**WHAT THIS TASK INVOLVES**
In the records below, some lines hold the word "khách". Copy each of those lines.

**DATA FOR THE TASK**
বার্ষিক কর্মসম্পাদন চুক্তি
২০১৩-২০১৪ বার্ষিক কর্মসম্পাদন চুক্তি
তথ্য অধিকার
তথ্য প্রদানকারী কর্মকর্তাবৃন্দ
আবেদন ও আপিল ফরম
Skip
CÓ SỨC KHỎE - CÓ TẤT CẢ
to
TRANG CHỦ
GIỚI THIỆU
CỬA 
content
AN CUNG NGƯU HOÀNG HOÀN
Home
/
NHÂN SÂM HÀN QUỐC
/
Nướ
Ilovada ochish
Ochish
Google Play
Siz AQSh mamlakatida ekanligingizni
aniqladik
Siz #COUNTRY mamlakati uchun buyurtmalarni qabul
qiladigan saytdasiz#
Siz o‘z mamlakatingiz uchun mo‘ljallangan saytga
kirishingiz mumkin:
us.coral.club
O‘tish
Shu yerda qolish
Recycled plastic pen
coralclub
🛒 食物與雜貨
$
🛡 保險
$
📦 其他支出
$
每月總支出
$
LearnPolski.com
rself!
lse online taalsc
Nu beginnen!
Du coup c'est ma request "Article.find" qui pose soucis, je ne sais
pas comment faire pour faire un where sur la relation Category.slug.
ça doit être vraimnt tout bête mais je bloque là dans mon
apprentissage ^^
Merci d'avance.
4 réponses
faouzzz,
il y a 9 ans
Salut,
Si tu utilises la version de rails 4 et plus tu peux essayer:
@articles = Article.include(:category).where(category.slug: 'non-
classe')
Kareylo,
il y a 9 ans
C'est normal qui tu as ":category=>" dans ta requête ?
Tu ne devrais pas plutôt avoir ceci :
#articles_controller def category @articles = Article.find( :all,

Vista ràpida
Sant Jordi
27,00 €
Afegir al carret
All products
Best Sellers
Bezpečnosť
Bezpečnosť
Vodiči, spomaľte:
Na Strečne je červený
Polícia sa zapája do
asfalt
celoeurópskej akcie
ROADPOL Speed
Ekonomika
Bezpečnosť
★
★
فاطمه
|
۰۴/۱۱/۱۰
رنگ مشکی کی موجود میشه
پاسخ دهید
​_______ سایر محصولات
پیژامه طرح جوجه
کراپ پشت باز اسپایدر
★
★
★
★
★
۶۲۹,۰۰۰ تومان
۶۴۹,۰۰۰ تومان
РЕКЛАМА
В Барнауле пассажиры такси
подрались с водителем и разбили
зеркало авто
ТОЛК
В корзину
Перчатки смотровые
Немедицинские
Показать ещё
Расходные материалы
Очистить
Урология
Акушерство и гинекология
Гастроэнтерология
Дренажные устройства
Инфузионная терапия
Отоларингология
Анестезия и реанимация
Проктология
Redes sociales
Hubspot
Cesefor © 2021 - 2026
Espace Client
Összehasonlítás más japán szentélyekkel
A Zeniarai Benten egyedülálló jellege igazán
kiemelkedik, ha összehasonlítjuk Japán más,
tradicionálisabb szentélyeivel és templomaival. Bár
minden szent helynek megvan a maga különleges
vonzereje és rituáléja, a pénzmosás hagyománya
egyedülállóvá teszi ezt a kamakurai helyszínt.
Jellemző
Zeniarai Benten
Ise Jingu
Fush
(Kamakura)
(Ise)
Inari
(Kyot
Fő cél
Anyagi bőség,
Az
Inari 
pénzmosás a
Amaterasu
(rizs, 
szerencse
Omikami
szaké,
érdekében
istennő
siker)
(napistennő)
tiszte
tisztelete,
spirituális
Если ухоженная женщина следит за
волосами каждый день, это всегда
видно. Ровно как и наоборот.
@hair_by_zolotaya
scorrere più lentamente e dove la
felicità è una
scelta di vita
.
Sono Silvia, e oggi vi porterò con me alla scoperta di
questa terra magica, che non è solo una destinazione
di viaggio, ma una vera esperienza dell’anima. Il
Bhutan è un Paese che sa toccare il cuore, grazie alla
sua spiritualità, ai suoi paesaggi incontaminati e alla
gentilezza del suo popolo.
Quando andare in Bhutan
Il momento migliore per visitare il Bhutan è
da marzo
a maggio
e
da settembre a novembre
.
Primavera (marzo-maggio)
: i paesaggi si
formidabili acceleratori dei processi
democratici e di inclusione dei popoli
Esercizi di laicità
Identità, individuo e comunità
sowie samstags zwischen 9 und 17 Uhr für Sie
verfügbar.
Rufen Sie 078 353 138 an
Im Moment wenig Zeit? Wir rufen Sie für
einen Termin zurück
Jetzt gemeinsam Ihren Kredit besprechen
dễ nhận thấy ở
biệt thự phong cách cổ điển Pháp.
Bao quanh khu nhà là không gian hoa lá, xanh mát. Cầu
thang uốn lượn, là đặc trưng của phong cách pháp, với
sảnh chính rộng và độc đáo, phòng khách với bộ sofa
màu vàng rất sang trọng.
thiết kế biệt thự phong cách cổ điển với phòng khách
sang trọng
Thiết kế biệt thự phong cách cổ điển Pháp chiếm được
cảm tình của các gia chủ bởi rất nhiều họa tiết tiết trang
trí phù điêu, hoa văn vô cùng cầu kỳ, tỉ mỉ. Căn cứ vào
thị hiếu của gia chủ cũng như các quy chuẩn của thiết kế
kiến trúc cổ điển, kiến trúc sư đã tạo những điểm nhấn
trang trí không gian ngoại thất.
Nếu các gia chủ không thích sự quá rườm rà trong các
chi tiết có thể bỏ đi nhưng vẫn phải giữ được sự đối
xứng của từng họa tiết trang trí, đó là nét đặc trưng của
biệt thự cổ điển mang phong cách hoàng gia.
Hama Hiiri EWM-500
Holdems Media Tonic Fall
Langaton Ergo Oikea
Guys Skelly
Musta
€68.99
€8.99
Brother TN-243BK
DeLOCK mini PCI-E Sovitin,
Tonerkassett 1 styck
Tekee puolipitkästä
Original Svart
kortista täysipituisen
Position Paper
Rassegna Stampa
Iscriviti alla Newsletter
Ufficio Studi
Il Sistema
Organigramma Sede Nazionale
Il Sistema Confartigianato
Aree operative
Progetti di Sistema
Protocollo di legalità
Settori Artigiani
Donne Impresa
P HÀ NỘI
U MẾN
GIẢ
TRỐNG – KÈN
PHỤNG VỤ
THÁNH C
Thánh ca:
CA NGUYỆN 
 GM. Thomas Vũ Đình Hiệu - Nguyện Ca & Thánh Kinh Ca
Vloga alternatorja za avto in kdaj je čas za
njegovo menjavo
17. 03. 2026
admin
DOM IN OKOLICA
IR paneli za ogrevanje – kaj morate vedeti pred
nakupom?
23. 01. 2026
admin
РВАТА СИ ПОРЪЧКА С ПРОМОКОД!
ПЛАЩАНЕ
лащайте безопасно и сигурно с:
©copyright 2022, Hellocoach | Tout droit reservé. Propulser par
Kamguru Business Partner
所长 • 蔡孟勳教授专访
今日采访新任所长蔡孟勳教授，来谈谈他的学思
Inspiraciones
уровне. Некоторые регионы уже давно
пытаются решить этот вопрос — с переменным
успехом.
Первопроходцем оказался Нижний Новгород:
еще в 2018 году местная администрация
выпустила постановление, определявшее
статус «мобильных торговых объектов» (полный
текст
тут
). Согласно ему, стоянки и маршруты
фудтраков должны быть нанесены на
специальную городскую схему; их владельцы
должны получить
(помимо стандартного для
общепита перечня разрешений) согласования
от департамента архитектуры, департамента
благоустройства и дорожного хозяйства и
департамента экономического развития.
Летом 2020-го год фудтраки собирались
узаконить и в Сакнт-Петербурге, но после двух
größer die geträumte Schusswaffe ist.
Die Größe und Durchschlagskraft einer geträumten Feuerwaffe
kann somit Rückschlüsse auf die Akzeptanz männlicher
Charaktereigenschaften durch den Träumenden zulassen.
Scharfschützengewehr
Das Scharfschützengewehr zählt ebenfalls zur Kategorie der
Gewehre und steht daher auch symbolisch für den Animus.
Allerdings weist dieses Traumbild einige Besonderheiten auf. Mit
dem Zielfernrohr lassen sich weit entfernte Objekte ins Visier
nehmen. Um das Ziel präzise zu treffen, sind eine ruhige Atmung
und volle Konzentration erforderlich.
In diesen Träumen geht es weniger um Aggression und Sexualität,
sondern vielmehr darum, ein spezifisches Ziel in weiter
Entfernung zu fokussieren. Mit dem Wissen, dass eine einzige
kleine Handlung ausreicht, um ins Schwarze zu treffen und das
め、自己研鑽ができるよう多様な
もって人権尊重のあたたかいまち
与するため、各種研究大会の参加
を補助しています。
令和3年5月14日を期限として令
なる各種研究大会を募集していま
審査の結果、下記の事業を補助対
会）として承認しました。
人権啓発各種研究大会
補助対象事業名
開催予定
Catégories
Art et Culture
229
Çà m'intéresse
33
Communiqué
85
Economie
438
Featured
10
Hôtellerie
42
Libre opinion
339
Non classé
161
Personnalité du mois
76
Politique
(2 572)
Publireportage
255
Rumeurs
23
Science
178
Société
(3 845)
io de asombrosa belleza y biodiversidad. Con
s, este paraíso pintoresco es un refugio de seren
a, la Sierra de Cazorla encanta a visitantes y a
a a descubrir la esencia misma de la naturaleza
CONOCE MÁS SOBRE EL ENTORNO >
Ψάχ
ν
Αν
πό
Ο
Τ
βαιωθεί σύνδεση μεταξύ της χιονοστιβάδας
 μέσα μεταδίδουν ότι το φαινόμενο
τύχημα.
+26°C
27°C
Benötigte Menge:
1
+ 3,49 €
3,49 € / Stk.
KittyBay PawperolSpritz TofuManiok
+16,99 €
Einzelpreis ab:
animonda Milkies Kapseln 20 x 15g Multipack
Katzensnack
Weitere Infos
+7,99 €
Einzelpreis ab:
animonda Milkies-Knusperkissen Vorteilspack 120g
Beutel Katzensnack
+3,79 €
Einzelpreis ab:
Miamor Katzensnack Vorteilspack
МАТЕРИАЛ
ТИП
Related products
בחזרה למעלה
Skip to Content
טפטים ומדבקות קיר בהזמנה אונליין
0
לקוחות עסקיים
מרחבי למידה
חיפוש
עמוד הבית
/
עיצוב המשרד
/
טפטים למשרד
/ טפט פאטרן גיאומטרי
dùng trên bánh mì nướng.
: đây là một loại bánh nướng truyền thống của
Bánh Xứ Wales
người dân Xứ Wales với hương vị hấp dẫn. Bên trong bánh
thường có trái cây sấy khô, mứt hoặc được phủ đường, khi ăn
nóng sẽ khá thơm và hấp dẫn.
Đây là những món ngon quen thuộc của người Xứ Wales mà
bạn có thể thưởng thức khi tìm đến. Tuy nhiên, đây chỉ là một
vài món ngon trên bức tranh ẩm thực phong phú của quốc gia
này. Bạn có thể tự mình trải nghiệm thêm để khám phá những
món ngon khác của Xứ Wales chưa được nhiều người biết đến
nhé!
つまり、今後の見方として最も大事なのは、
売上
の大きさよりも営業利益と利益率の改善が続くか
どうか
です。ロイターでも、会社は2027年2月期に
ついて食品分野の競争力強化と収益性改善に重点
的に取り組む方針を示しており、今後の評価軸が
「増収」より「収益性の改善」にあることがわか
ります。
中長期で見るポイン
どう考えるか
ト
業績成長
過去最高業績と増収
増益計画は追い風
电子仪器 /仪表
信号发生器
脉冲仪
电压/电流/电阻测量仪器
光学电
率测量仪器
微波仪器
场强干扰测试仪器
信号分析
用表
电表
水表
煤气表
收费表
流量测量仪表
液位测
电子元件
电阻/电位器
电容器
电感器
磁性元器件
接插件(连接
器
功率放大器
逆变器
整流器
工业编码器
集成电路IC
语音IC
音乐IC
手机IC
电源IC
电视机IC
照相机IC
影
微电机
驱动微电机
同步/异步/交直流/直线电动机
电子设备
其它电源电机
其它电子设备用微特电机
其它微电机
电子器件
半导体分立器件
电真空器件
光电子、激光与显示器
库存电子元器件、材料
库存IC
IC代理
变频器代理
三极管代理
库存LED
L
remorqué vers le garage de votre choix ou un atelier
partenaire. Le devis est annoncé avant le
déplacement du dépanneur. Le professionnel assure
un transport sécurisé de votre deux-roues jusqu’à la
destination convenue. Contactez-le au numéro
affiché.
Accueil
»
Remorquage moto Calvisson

**FINAL ANSWER**
sảnh chính rộng và độc đáo, phòng khách với bộ sofa
thiết kế biệt thự phong cách cổ điển với phòng khách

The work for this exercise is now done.